10/23/2025
Love the History...
In October of 1735 a band of Highland Scots sailed aboard the Prince of Wales from Inverness, Scotland to Georgia. On the 19th of January, 1736 after traveling down the inland waterway by boat, the Highlanders landed on the site of Fort King George which had been abandoned in 1732. They disembarked on the northern bank of the Altamaha River — 60 miles south of Savannah. There the Scots established the settlement they called ‘New Inverness’ (later renamed Darien) with 177 people with this hardy band of Scots, including women and children.
The Scots were among the finest soldiers in the world and had been recruited by General James Oglethorpe to provide a buffer between the English Colony and the Spanish in Florida.

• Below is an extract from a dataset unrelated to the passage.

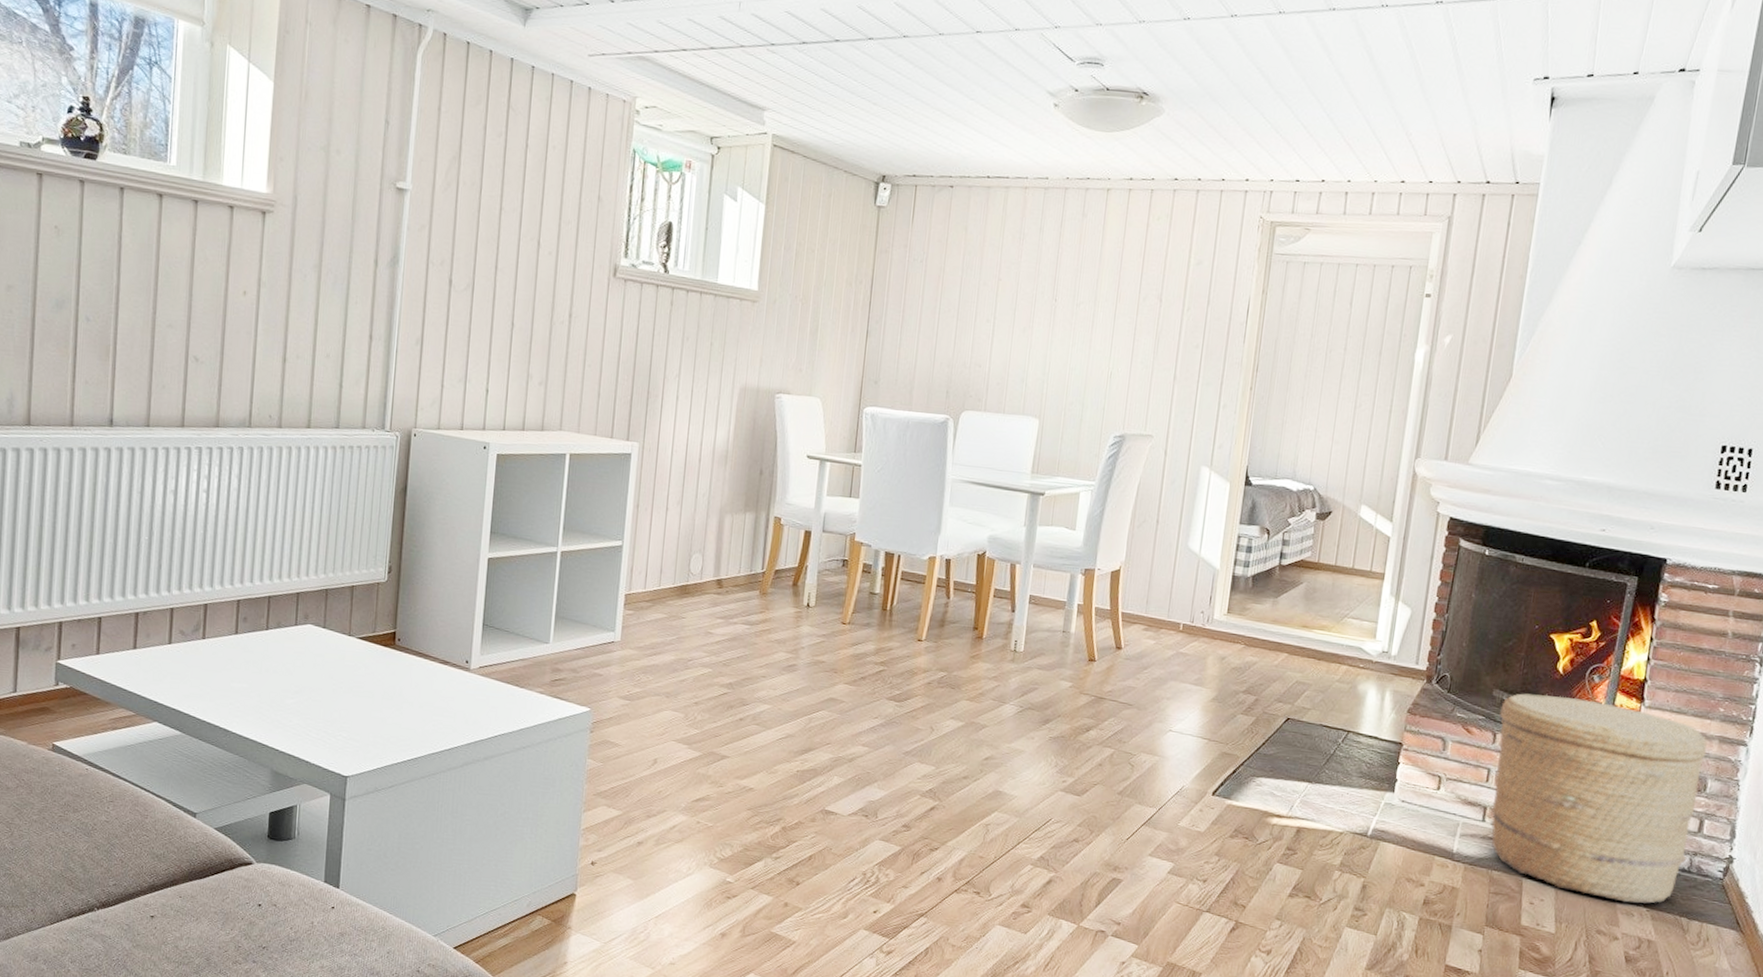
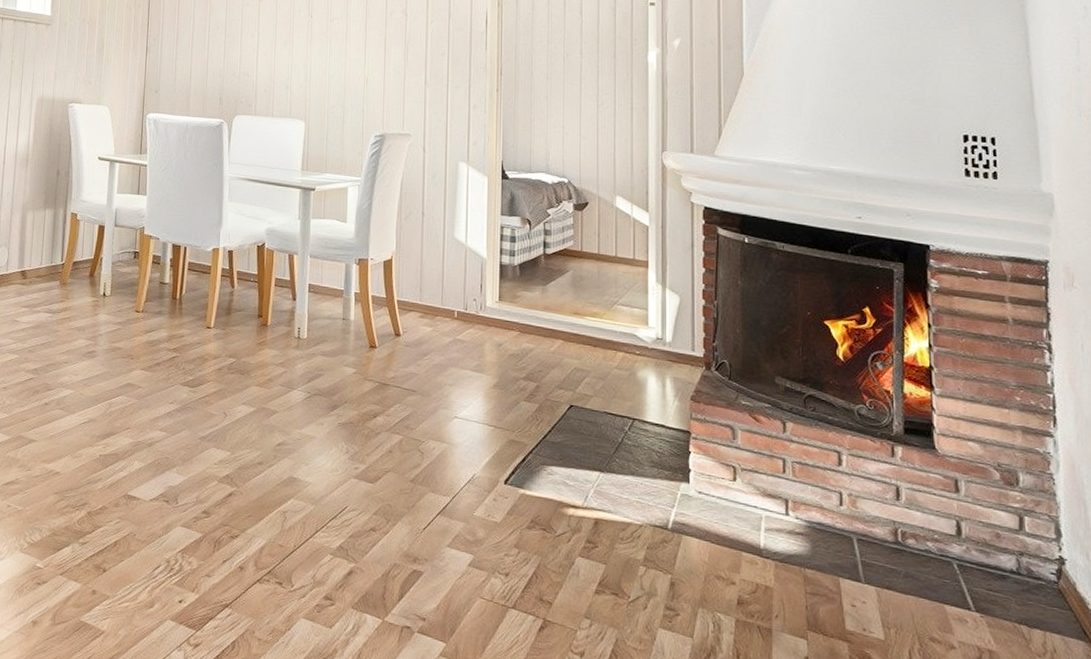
woven basket: present [1491,693,1707,904] -> none [786,380,1014,609]

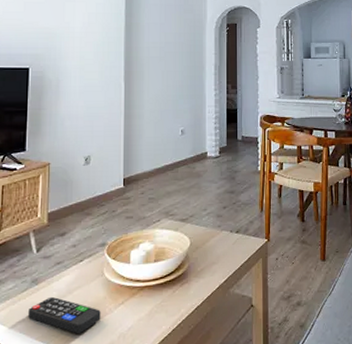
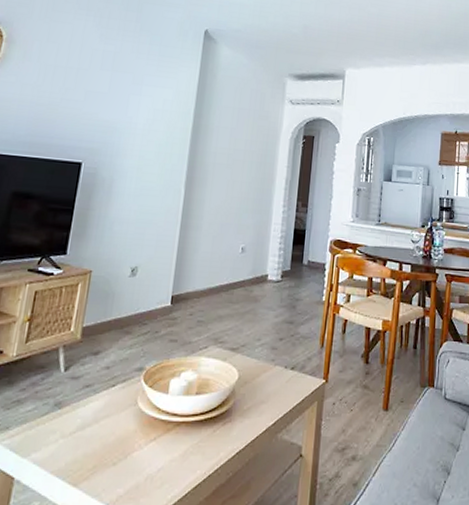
remote control: present [28,296,101,333] -> none [45,424,129,470]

During the conflict with Spain in 1740, known as the War of Jenkins’ Ear, the Scots served with Oglethorpe at the Siege of St. Augustine. They played a critical role in the Spanish defeat at Fort Frederica on St. Simon’s Island in 1742, which solidified English claims on the North American continent.
Georgia might have been a Spanish colony had it not been for the Scottish Highlanders who sailed from the Old World on October 18, 1735!
Other Fun facts - Savannah was founded in 1733, making it one of the oldest cities in the United States, but it is much younger than St. Augustine. The St Andrew’s Society of Savannah was founded in 1737 by local Scots just two years after the first Scots arrived which was closely followed by Bethesda (site of the Savannah Scottish Games) in 1740 by Rev. George Whitefield. Bethesda was visited by many of the country’s founding fathers, and found one of its earliest supporters in Benjamin Franklin.